Guide users through setting up their first XBRL filing — connecting data sources, selecting filing type, and understanding the workflow.
Bulk import tags from previous SEC filings and Excel workbooks — turning a 150-hour manual process into minutes.
Review and validate imported tags before committing — ensuring accuracy and confidence before submission.

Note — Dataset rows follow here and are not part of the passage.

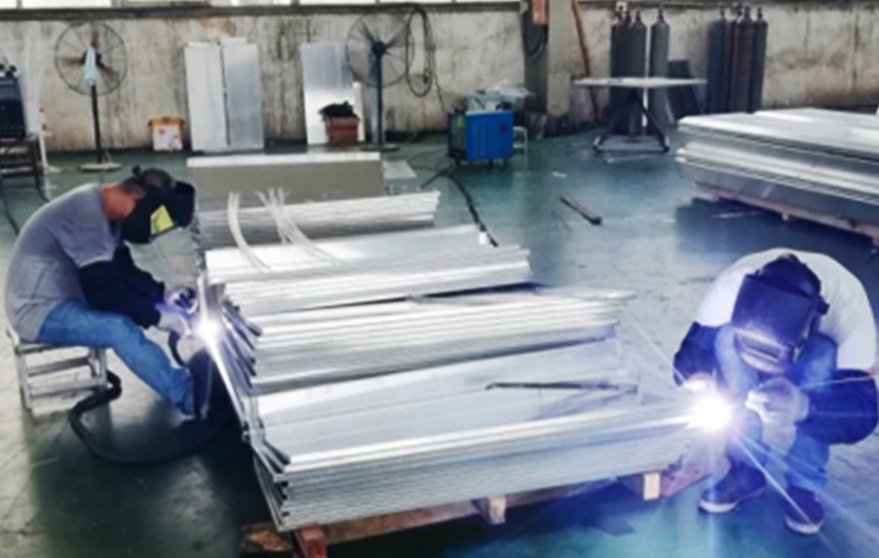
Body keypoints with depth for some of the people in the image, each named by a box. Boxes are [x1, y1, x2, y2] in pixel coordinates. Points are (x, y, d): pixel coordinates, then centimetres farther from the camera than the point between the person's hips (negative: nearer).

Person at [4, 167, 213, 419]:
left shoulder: (102, 208, 3)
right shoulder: (87, 214, -27)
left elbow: (122, 269, 9)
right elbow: (103, 289, -28)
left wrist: (161, 294, -4)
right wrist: (157, 316, -22)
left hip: (64, 295, 10)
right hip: (40, 309, -10)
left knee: (141, 298, 2)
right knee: (120, 328, -29)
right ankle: (186, 394, -27)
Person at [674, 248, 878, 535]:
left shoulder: (848, 304, -39)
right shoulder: (733, 284, -35)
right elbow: (690, 352, -25)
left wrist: (804, 408, -59)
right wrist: (697, 380, -49)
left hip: (818, 370, -1)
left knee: (824, 356, -36)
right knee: (726, 339, -32)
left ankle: (805, 484, -18)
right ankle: (746, 468, -17)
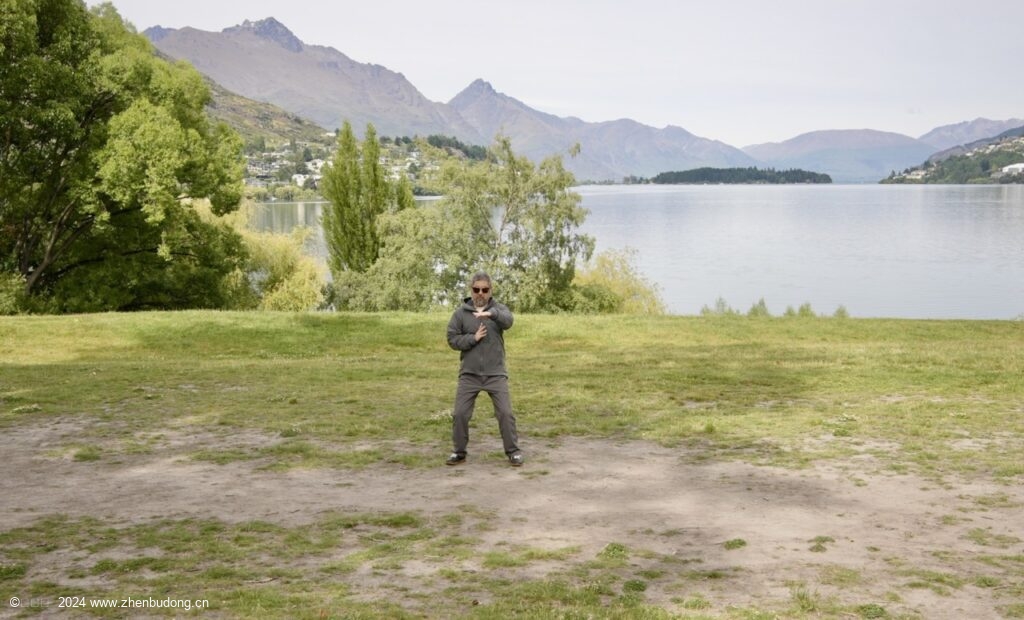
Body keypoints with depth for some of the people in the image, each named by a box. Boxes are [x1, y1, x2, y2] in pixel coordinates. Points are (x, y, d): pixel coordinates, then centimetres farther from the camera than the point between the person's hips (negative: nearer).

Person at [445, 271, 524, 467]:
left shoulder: (498, 309, 1)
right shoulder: (461, 313, 2)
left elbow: (508, 321, -22)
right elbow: (452, 339, -1)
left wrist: (491, 313, -42)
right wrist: (473, 338, -16)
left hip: (496, 374, -1)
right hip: (469, 374, 1)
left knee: (505, 413, -2)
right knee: (460, 414, 1)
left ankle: (513, 451, 11)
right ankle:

Leverage FloQast’s transaction matching to automatically map tags to line items — resolving mismatches and flagging items that need attention.
Configure document settings, review tagged content across all sections, and resolve any discrepancies before finalizing.
Generate and export the completed XBRL-tagged disclosure — ready for SEC submission with all tags validated.
Interactive prototype — click through the final design
Disclosure walkthrough — the complete flow from import to export
FloQast Reporting — the complete XBRL tagging and disclosure experience
We brought the updated prototype back to clients for validation testing, measured against key success metrics, and gathered direct feedback.
Ralph Lauren partnered with FloQast as the first alpha testers of the XBRL tagging product — signing a $300K annual deal on top of being an alpha partner, validating the solution with a Fortune 500 enterprise client.
The prototype directly contributed to closing this deal, demonstrating how design-driven thinking can translate into measurable business outcomes.
Measured how long users took to import tags and complete filing setup compared to the manual process.
Tracked whether users could successfully onboard, import, preview, and match tags without assistance.
Gathered qualitative feedback on confidence, clarity, and willingness to adopt the new workflow.
The prototype directly contributed to closing a $300K deal, validating the design’s value to sales and leadership.
What this project taught me about 0-to-1 product design.
The SEC EDGAR discovery came from personal investigation, not a product brief. Digging into the problem domain yourself — beyond what’s asked — can unlock solutions nobody expected.
Cutting AI features was painful, but the MVP still solved the core jobs. Shipping a focused product that works is better than a broad one that doesn’t ship.
The prototype directly closed a $300K deal with Ralph Lauren. When design is polished enough to demo to executives, it becomes a revenue driver, not just a support function.
Validated the technical approach with engineering, pitched it to PM, who sold it to leadership. Designers who can navigate the org get their ideas built.